Die meisten aktuellen Anwendungen von Nanotechnologien ließen sich durch bereits vorhandene Rechtsvorschriften für Bereiche wie beispielsweise die Chemikalien- oder Medikamentensicherheit abdecken. Laut Malsch werden sich die zentralen Fragen langfristig auf die Art und Weise konzentrieren, in der die Nanowissenschaften mit unserer Biologie wechselwirken – bis hin zum „Human Enhancement“, also der Technisierung des menschlichen Körpers. „Wo verläuft die Grenze der Nanotechnologie bei medizinischen beziehungsweise biologischen Anwendungen oder Behandlungsformen, um kranke Menschen zu heilen – wo beginnt die Optimierung von Menschen, um gesunde Menschen besser zu machen?“ Malsch führt weiter aus: „Derzeit haben Politiker und Entscheidungsträger keine echte Vorstellung davon, wie eine Regulierung aussehen sollte oder welche anwendbaren Normen und Standards sowie ethischen Werte für diese Kernfragen gelten sollten. Glücklicherweise bleibt uns noch genügend Zeit dafür, weil die Technik noch nicht ausgereift ist.“
Die Medizin ist ein wichtiger Anwendungsbereich. Alfred Cuschieri, Leiter des Institute for Medical Science and Technology (IMSAT) und Honorarprofessor an den Universitäten von Dundee und St Andrews, hat im Rahmen des europäischen Nanotechnologie-Forschungsprojekts NINIVE an einer neuartigen Methode zur Behandlung von Menschen mithilfe von Kohlenstoff-Nanoröhren mitgewirkt. Jedes Nanoröhrchen trägt an seiner Oberfläche eine kleine Menge eines Arzneimittels und ist in der Lage, in die (krebsartigen oder sonstigen) Zellen des Körpers einzudringen, wie eine Nadel in Nanogröße. Wenn die Nanoröhrchen ihr Ziel erreicht haben, sorgt ein Mikrowellenimpuls von außen dafür, dass sie ihre pharmazeutische Fracht im Inneren der Zellen abgeben. „Ich schätze, dass in etwa drei bis vier Jahren damit begonnen werden kann, gezielte Medikamentenabgabesysteme auf Basis von Kohlenstoff-Nanoröhren in frühen klinischen Phase-I-Studien zu testen“, sagt Cuschieri.
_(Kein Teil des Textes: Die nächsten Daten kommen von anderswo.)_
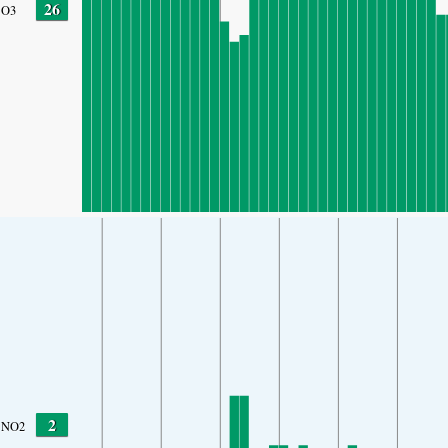
26
O3
2
NO2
Er fügt hinzu: „Im Anschluss an das Projekt haben wir herausgefunden, dass diese Kohlenstoff-Nanoröhren mit einem ganz bestimmten Aufbau tatsächlich in der Lage sind, Nervenzellen zu stimulieren. Dies führte zu einem Folgeprojekt: Wenn man beispielsweise Patienten, die an Parkinson leiden, einige dieser speziellen Nanoröhrchen einsetzt, können die Zellen mit der Energie eines Mobiltelefons stimuliert werden.“
Weit weniger komplexe Produkte sind bereits erhältlich, um in Ihrem Einkaufswagen zu landen. Nanopartikel unterschiedlicher Art werden bereits in Sonnenschutzmitteln und Autolacken verwendet, sie kommen bei der Katalyse chemischer Reaktionen in Fabriken zum Einsatz und sind aus keinem modernen elektronischen Gerät mehr wegzudenken.
„In der Elektroindustrie hat man schon seit langer Zeit Objekte auf der Nanoebene manipuliert, es aber nie so bezeichnet“, gibt Dingwall zu bedenken. „Beispielsweise werden bei der Herstellung von Speicherchips Goldpartikel mit Objekten wie Kohlenstoff-Nanoröhren kombiniert.“ Laut Dingwall nutzt die Menschheit die Früchte der Nanotechnologie bereits seit tausenden von Jahren (ohne es zu wissen), aber die Technik zur Manipulation steht ihr erst seit wenigen Jahrzehnten zur Verfügung. Erwarten Sie Großes (aber das sehr klein).